| GOAL OF THE EXERCISE |
Please filter the entries and return only the lines that include "preços".

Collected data

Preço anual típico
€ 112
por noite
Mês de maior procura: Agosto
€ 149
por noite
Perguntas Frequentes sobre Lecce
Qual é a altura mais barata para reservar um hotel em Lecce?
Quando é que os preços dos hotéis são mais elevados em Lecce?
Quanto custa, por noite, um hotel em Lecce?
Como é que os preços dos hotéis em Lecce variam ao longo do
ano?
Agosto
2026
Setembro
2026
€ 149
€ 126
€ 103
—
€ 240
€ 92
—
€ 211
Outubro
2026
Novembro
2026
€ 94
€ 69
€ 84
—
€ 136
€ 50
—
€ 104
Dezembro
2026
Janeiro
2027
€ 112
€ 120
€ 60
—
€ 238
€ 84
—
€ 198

| REPLY TO THE TASK |
Quando é que os preços dos hotéis são mais elevados em Lecce?
Como é que os preços dos hotéis em Lecce variam ao longo do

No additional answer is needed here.